My fingers deftly thumbed through the pages until, at last, an index card fell to the floor. I examined the card for a moment, both bewildered and admittedly irked. The children in my son’s classroom had each been provided a free “kids meal” at an area fast food restaurant.
Of course, this is not the first time I have encountered this brand of insidious junk food marketing. In fact, my son had brought home a coupon for a soft serve ice cream cone at a fast food establishment the year prior. Before that, when he was merely a preschooler attending a public school program, the teacher had used fast food coupons as a reward mechanism to elicit good conduct in the classroom.
The truth is that schools have become integral to the marketing plans of a vast array of corporations, and we have now ingrained the idea that public schools can exist for private profit.

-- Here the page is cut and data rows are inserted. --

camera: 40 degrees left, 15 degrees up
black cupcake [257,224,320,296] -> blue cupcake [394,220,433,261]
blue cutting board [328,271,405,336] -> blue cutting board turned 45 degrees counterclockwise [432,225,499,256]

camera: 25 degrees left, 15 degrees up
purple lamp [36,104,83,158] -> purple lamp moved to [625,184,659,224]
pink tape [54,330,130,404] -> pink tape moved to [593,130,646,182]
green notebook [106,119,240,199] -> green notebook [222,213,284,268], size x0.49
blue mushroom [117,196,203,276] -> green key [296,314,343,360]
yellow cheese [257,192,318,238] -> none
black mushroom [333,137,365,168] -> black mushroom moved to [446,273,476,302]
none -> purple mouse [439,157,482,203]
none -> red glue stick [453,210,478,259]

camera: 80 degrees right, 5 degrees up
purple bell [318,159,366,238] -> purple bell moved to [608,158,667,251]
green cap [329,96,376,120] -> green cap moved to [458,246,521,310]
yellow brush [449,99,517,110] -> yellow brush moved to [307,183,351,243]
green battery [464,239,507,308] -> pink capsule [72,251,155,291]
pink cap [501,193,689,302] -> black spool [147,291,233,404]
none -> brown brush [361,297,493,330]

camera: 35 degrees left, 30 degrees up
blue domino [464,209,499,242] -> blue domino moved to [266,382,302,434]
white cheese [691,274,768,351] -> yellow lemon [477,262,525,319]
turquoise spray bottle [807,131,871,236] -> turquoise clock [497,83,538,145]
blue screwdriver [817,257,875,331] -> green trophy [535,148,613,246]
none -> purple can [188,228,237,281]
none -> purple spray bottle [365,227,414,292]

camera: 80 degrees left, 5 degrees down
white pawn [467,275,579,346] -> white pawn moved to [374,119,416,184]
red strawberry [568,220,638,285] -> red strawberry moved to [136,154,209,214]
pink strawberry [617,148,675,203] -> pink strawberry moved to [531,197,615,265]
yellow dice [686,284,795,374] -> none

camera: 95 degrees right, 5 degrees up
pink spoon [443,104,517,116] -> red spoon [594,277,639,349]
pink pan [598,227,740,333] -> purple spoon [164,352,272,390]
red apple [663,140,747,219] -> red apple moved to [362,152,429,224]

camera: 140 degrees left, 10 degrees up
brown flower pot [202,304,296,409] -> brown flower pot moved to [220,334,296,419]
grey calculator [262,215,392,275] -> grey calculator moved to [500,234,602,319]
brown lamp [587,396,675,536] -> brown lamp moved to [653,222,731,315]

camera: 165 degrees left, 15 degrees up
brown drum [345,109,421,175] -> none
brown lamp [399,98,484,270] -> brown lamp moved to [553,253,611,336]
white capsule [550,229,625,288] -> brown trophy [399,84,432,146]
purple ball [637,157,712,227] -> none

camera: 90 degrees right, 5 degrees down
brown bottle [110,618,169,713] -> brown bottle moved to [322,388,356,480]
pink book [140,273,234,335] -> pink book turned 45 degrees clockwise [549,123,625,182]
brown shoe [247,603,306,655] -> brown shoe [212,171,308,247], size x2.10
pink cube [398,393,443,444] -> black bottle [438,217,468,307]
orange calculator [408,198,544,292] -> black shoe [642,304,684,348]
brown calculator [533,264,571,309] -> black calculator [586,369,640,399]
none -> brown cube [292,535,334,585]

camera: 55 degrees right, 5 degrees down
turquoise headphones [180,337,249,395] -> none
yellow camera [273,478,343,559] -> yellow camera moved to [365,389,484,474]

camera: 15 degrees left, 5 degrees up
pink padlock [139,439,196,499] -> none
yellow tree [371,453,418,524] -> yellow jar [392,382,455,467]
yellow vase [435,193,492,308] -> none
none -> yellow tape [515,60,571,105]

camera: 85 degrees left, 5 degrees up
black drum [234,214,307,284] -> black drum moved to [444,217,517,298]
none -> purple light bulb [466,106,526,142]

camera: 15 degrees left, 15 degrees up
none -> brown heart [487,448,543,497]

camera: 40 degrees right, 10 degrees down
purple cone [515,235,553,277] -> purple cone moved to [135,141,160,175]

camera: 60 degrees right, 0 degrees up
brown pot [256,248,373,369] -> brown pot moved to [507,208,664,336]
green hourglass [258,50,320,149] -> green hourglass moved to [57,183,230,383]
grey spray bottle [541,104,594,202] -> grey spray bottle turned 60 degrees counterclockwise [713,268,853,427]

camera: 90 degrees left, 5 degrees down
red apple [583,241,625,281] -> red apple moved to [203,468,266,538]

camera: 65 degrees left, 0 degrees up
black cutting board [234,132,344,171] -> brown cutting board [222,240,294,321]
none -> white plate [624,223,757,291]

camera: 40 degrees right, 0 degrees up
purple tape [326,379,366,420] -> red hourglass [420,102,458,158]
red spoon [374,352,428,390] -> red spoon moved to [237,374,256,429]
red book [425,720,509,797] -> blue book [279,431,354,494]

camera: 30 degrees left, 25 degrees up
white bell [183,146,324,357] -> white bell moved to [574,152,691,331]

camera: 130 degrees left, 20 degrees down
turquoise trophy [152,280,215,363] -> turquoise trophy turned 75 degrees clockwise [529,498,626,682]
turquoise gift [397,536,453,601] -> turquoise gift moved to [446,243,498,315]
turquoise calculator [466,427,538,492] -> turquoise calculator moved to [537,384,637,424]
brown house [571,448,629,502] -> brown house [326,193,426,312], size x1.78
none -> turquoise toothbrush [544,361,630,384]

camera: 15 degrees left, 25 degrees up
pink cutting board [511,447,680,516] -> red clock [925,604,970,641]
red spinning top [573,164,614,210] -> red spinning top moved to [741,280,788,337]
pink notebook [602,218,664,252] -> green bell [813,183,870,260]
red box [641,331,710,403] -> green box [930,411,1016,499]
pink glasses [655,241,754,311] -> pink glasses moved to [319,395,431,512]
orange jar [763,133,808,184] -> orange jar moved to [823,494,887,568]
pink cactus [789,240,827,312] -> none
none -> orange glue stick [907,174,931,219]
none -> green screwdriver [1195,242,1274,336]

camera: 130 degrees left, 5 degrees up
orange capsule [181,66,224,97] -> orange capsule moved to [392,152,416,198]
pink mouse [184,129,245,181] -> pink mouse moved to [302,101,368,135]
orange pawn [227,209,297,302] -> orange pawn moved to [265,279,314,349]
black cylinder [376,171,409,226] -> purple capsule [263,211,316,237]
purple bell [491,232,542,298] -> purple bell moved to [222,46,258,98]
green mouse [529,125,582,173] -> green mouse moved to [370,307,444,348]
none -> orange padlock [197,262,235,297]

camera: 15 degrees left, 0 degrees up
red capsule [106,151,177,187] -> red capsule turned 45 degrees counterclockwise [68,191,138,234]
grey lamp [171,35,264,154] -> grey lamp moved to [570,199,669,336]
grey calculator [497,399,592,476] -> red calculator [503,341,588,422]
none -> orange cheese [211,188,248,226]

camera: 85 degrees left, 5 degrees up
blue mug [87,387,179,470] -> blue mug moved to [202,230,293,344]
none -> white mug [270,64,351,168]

Corporate motives are easy enough to discern. Not only do these marketers prefer to capture the youngest of consumers so as to instill brand loyalties, but this kind of "philanthropy" softens markets to the presence of industries demonized in the wake of an obesity epidemic amongst children.
When it comes to the state, Colorado has a long history of allowing corporate "sponsorships" to cover shortfalls in school districts' budgets: "Whether it's first graders learning to read or teenagers shopping for their first car, we can guarantee an introduction of your product and your company to these students in the traditional setting of the classroom," reads one chilling brochure for a Kids Power Marketing Conference. Fast-food companies are, as one might imagine, enthusiastically adopting the commercialism in schools by placing hallway ads and banners in view of young students, and developing targeted, branded educational materials for use in classrooms, and produced with tax-deductible dollars.
Regardless of how one feels about the current status of educational funding in the state of CO, the bigger question is whether or not the saleability of children is an appropriate mechanism to increase per pupil funds or to supplement budgetary shortfalls. Basically, the question goes a bit like this: Are you willing to commercialize your kid, support a morally dubious industry and feed your child synthetic edibles designed to re-train their palate and make them ill so as to buy, say, a new load of textbooks or nicer football uniforms? I would venture that most parents would elect to find another source of cash.
For its part, the school is often quick to observe that parents have the final say in the foods provided their children, and that it is up to mothers and fathers to exercise the personal responsibility required to keep children healthy. The question of who’s to blame for kids consuming bad food – the fast food restaurants or the parents – is a bit of a no-win blame game. Yes, certainly, parents should exercise discretion. No one believes that parents should be neglectful in the feeding and care of their kids. That, however, ignores the fact that the prevalence and ubiquity of the fast food marketer’s message makes the fight less than fair. Both have a role in stemming the tide of childhood obesity, and neither end of the blame-allocation spectrum offers much besides catharsis.
Ideally, we would remove from the sphere of influence this sort of commercialization. Kids in schools are a captive audience, and we should do our best to make the messages targeted to them ones of good health and proper nutrition. Ideally, we’d stop selling our kids. I am, however, a parent and not a legislator. As a mother, I have to be willing to set the bar higher than the status quo. Parents have to decide that their child will not be among the 90% eating fast food this month, and that our kids won’t be among the children commercialized in the classroom.
I picked up the card, and promptly tossed it in the recycling.